* Supplied passage *
◆ ◆ ◆ ◆ ◆

Things going up. CC image from flickr.

Things going up. CC image from flickr.

Some assorted Census/demographic items from recent days:

DC’s population is closing in on 600,000 residents.  One of Ryan Avent’s commenters (rg) notes the historical issues with the accuracy of the Census Bureau’s annual population estimates for cities and urban areas:

Building on what Eric wrote: throughout the late 1990s, the Census Bureau estimated that the District was hemorrhaging population, right up to the 1999 estimate. Lo and behold, when they actually conducted the Census in 2000, it turned out that the 1999 estimate was off by tens of thousands of people: in 1999 the Census Bureau estimated the District’s population was 519,000; the 2000 Census counted 572,000 people in the District!!! They were WAY OFF in 1999. I write this not to trash the Census Bureau but to note that their estimates can be quite suspect. In the case of urban areas, it seems that their methodology, at least in 1990s, was biased against urban areas. So, do not be surprised if the actual 2010 Census count is much higher than this 2009 estimate.

This is indeed true.  The 1990 Census put DC’s population at 606,900.  That same year, the population estimate for the city pegged the population at 603,814 (the decennial census is a snapshot of the nation on Census Day, April 1 of each 10th year – the population estimates are supposed to be a snapshot of July 1 of each year…), and things went downhill from there, at least in terms of the estimates:

Year    Population    Change
1990    603814
1991    593239    -10575
1992    584183    -9056
1993    576358    -7825
1994    564982    -11376
1995    551273    -13709
1996    538273    -13000
1997    528752    -9521
1998    521426    -7326
1999    519000    -2426

This decade hasn’t seen the same massive declines from year to year, yet it remains to be seen if the positive signs from the population estimates will translate into the same kind of bump seen from the 1999 estimate to the 2000 Census.  Compare the previous decade to this one:

Year    Population    Change
2000    571744
2001    578042    6298
2002    579585    1543
2003    577777    -1808
2004    579796    2019
2005    582049    2253
2006    583978    1929
2007    586409    2431
2008    590074    3665
2009    599657    9583

Either way, the 2010 Census effort will be vital for the city.

◆ ◆ ◆ ◆ ◆

Transcribed page contents

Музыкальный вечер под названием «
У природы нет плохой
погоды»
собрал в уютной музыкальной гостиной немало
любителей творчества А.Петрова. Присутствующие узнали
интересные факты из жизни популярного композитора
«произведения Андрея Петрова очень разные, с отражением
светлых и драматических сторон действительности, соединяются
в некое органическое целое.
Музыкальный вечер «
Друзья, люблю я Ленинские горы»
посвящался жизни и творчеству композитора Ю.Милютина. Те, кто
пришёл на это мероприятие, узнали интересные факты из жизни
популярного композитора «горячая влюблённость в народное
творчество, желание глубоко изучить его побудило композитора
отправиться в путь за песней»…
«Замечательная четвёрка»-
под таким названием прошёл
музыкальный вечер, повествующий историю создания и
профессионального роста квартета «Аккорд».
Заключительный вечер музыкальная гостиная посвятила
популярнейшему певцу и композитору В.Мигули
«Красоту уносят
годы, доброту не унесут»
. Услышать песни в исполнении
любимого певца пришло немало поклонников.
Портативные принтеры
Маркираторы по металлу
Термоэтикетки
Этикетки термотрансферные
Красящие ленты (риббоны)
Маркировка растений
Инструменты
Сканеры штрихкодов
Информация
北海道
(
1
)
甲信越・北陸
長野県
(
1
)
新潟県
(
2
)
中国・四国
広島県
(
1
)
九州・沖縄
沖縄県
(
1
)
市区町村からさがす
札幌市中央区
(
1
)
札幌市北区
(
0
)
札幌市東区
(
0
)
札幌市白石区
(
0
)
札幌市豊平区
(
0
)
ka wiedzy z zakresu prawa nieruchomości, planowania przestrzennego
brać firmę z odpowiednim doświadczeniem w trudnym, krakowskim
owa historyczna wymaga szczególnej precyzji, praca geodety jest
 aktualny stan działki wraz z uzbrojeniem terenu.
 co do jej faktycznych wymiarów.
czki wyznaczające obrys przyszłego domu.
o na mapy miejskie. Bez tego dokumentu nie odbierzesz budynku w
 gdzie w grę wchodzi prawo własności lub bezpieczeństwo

◆ ◆ ◆ ◆ ◆

* What to do *
- a) Repeat the part of the DC population post starting at "Building on what" and ending at "this 2009 estimate.".
- b) In the DC population post, what population did the 1990 Census record for DC?

* Answer section *
- a)
Building on what Eric wrote: throughout the late 1990s, the Census Bureau estimated that the District was hemorrhaging population, right up to the 1999 estimate. Lo and behold, when they actually conducted the Census in 2000, it turned out that the 1999 estimate was off by tens of thousands of people: in 1999 the Census Bureau estimated the District’s population was 519,000; the 2000 Census counted 572,000 people in the District!!! They were WAY OFF in 1999. I write this not to trash the Census Bureau but to note that their estimates can be quite suspect. In the case of urban areas, it seems that their methodology, at least in 1990s, was biased against urban areas. So, do not be surprised if the actual 2010 Census count is much higher than this 2009 estimate.

- b) 606,900